START Source document

Do you want to use your phone less, but find it really challenging to do so? It’s very difficult to reduce your phone usage because the apps you interact with have been carefully designed to trap your attention for as long as possible. You are not at fault for spending large amounts of time on your phone; the entire system has been designed to capture your attention to turn a profit. Fortunately, there are ways for you to take your attention back.
Uninstall apps
Uninstall the apps that are consuming your time and attention. While it may feel daunting to remove YouTube or Instagram from your phone, remember, you are not losing access to these services. For instance, you can still check Instagram and see what your friends are posting on your phone’s browser. By uninstalling a social media app, you have added additional friction between opening your phone and doom scrolling. This extra friction gives you a moment to consider whether you really want to doom scroll right now. Additionally, when you no longer have an app it can’t send you notifications.
Disable notifications
If you are not ready to uninstall an app, you can always disable the notifications for that app. While this isn’t the most effective strategy for reducing the amount of time you spend on an app, it will stop the app from sending notifications to try to bring you back into the scroll.
Stay in touch with friends without the Instagram app
In some cases, you may feel like you can’t uninstall an app such as Instagram because you would lose the ability to communicate with friends. However, if you want to continue communicating without having the Instagram app, there is an application that can help you achieve that. Beeper is a free app that brings all your messaging apps into one inbox. When you connect Beeper to Instagram, you can communicate with all your contacts on Instagram without giving yourself instant access to the infinite scroll. Now, if you need to send a message to a friend, you can do that easily without risking being distracted by the rest of the content on Instagram.
Don’t quit, create limitations
In my experience, limiting your access to distracting services is more effective than trying to quit them altogether. When I tried to completely quit a service like Instagram, it often felt like I was missing out on media that I cared about, and I ultimately came back to the service. If you really feel the need to check something or watch a YouTube video, don’t redownload the app; do what you need to on your phone’s browser, then close the tab.

END Source document

In the advice on reducing phone use above, transcribe the passage between "Disable notifications" and "into the scroll.", inclusive. The records that come next are separate material and have no connection to the advice on cutting back phone use above.

START Extracted records

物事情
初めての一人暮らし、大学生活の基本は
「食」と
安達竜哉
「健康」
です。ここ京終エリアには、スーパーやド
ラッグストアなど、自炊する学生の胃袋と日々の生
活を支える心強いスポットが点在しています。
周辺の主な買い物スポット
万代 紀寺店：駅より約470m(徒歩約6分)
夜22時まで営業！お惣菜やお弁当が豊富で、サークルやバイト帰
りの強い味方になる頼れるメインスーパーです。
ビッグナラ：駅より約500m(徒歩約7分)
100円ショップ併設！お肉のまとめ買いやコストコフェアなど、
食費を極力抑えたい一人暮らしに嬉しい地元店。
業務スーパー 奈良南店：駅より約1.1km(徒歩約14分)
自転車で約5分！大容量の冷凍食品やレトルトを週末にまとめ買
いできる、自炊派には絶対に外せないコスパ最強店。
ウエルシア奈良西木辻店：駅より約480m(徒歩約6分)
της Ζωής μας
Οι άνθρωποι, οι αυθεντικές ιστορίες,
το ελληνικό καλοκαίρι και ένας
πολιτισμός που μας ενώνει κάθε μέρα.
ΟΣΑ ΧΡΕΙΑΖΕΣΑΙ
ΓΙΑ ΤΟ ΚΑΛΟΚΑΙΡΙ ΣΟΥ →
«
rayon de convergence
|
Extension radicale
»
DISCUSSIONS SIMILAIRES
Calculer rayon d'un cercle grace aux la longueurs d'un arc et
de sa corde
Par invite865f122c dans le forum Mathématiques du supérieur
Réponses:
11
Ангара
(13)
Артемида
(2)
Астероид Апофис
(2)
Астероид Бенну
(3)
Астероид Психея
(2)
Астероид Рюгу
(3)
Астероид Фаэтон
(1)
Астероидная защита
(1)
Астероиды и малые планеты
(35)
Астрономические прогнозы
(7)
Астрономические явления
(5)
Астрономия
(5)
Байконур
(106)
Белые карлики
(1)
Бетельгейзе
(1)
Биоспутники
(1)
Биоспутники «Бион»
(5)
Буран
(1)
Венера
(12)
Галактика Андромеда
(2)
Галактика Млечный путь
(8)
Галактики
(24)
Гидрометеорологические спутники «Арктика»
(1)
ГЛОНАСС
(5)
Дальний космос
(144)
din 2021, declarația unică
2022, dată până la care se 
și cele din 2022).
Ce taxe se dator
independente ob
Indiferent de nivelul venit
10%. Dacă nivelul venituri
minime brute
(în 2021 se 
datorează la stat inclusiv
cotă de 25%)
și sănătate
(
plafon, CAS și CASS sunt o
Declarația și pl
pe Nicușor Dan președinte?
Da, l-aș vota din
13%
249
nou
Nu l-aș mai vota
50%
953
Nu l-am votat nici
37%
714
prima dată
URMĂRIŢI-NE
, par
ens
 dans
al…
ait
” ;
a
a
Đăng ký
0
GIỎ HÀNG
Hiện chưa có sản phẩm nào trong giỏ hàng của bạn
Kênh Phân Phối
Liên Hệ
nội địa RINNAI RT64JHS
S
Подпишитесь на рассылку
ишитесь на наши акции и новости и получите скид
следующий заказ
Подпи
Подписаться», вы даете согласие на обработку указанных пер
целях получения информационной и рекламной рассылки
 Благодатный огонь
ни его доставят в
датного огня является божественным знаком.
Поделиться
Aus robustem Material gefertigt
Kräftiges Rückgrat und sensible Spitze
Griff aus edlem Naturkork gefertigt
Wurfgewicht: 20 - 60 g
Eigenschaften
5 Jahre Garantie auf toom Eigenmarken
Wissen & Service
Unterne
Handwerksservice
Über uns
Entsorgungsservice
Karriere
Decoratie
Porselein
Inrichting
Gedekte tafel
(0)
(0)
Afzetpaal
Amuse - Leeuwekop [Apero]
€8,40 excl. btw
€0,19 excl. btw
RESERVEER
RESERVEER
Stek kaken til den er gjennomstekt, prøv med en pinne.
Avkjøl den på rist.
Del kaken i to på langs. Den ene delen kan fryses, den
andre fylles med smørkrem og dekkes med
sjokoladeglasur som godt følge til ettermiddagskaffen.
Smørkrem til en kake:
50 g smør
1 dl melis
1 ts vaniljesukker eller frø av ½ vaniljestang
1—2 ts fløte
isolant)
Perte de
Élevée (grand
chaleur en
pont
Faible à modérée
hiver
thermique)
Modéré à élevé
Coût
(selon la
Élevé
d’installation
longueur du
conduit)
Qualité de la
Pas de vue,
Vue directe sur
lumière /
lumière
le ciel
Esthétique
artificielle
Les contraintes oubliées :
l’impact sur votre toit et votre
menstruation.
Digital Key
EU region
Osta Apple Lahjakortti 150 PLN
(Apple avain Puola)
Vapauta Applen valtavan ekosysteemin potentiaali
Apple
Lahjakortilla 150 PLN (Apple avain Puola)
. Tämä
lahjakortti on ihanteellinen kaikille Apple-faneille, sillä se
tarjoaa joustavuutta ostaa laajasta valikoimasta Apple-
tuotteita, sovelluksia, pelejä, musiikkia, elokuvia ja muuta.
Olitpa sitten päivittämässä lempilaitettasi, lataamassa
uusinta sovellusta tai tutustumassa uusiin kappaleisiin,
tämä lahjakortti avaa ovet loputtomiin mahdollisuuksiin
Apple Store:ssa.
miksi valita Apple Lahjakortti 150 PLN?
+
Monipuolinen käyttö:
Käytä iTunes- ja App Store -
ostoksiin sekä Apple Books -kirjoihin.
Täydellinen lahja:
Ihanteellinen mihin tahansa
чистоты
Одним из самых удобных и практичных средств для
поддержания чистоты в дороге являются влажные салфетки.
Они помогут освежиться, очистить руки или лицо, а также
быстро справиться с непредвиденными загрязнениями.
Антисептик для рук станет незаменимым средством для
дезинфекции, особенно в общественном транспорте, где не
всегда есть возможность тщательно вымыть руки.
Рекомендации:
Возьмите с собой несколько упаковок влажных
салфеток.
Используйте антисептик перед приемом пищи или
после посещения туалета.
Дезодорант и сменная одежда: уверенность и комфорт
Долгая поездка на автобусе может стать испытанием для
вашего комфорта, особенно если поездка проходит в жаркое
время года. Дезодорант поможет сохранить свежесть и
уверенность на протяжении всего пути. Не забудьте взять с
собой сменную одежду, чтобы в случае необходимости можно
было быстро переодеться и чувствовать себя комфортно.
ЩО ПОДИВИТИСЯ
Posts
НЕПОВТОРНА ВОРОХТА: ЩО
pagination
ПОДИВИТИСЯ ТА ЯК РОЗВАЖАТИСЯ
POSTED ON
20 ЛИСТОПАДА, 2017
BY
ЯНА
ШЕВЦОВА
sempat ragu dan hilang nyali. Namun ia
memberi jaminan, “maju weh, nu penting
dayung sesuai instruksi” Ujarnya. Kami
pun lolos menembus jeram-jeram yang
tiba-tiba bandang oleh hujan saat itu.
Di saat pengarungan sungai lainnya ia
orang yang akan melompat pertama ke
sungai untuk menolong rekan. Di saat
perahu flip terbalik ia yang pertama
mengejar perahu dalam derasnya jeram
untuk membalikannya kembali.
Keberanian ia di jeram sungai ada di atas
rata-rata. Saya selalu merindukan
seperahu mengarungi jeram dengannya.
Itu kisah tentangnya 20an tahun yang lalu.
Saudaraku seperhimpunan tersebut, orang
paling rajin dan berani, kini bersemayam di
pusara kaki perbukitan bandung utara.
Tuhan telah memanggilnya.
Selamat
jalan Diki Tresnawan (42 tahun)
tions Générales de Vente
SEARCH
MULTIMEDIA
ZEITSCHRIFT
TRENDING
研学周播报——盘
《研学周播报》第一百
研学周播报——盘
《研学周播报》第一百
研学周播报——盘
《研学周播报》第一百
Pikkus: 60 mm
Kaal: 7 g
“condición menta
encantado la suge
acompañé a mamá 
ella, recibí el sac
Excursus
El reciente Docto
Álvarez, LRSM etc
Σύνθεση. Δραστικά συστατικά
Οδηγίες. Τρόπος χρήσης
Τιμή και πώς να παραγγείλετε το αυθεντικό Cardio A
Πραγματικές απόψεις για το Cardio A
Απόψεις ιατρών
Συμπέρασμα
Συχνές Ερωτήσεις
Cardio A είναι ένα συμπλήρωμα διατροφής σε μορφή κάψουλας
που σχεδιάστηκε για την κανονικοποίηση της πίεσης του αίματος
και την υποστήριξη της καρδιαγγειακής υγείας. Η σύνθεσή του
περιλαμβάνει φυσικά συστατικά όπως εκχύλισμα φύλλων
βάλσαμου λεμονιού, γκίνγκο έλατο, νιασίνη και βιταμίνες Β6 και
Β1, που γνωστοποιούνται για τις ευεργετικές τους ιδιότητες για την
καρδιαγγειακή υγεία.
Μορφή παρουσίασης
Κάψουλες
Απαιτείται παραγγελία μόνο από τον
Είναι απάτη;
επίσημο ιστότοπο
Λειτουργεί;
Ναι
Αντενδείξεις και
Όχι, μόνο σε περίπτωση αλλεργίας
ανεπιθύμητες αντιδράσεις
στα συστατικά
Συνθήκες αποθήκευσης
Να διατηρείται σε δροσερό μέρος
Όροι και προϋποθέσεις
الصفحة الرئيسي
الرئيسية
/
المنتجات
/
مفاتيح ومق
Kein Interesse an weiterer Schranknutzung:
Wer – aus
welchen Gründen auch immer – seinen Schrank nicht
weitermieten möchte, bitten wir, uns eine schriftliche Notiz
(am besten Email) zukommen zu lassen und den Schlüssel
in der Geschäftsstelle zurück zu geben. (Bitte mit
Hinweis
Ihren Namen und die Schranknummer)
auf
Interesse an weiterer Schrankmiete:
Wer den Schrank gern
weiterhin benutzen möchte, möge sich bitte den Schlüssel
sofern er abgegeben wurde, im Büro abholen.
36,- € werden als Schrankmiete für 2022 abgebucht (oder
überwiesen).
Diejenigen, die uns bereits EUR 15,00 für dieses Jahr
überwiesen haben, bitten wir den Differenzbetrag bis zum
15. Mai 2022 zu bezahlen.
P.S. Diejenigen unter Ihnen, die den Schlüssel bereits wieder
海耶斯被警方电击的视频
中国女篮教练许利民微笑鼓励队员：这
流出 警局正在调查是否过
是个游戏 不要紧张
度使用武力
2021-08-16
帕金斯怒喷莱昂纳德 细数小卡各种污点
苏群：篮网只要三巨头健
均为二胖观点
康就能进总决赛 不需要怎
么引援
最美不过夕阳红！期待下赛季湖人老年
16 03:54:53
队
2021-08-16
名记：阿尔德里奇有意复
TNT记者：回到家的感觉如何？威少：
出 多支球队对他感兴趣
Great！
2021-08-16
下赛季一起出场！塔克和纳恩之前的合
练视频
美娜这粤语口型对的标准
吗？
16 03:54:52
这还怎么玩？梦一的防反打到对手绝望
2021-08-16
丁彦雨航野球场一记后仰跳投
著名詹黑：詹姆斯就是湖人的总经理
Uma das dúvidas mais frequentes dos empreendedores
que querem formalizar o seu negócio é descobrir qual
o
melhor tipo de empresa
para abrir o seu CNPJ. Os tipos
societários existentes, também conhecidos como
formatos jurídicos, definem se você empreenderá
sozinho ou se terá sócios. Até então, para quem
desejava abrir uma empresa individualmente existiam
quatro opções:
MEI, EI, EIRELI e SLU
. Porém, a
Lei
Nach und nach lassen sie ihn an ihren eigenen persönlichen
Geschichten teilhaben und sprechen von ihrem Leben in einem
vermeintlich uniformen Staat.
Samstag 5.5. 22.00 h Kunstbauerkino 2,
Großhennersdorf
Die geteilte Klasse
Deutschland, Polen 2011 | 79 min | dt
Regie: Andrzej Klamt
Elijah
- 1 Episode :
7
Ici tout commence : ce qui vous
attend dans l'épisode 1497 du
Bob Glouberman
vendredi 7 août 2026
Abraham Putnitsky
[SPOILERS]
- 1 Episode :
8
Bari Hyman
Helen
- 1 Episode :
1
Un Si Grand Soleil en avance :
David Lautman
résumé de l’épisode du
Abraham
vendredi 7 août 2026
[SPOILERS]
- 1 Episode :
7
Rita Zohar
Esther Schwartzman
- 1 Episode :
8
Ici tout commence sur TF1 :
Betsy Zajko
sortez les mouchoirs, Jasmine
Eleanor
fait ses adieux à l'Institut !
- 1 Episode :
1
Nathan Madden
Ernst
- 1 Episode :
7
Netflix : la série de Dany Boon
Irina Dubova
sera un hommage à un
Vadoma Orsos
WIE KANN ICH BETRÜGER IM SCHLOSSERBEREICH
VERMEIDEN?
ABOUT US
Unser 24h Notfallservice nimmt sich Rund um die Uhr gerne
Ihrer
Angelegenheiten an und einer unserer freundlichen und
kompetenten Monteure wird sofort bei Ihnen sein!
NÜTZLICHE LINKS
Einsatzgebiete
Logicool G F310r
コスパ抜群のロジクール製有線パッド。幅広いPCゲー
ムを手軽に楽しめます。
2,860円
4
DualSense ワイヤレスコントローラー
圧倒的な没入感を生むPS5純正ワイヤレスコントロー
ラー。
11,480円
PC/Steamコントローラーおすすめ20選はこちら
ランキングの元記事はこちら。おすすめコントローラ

END Extracted records

» The answer:
Disable notifications
If you are not ready to uninstall an app, you can always disable the notifications for that app. While this isn’t the most effective strategy for reducing the amount of time you spend on an app, it will stop the app from sending notifications to try to bring you back into the scroll.